• [TASK REQUIREMENTS]: Among the records that follow, count the lines with the string "front"; report only that count.

╭──

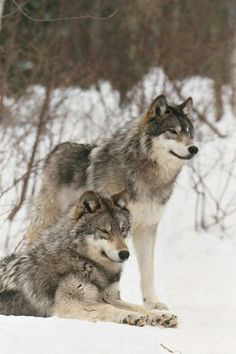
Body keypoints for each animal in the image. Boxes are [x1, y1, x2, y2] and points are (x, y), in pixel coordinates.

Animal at [0, 192, 177, 328]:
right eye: (104, 231)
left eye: (123, 229)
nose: (125, 254)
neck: (85, 261)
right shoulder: (70, 303)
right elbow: (108, 308)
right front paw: (128, 316)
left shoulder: (111, 297)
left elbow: (138, 307)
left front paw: (159, 316)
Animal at [26, 95, 198, 312]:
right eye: (172, 131)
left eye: (189, 132)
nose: (194, 148)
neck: (147, 176)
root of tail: (57, 148)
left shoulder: (146, 228)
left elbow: (148, 270)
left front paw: (152, 303)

╰──

• [SOLUTION]: 3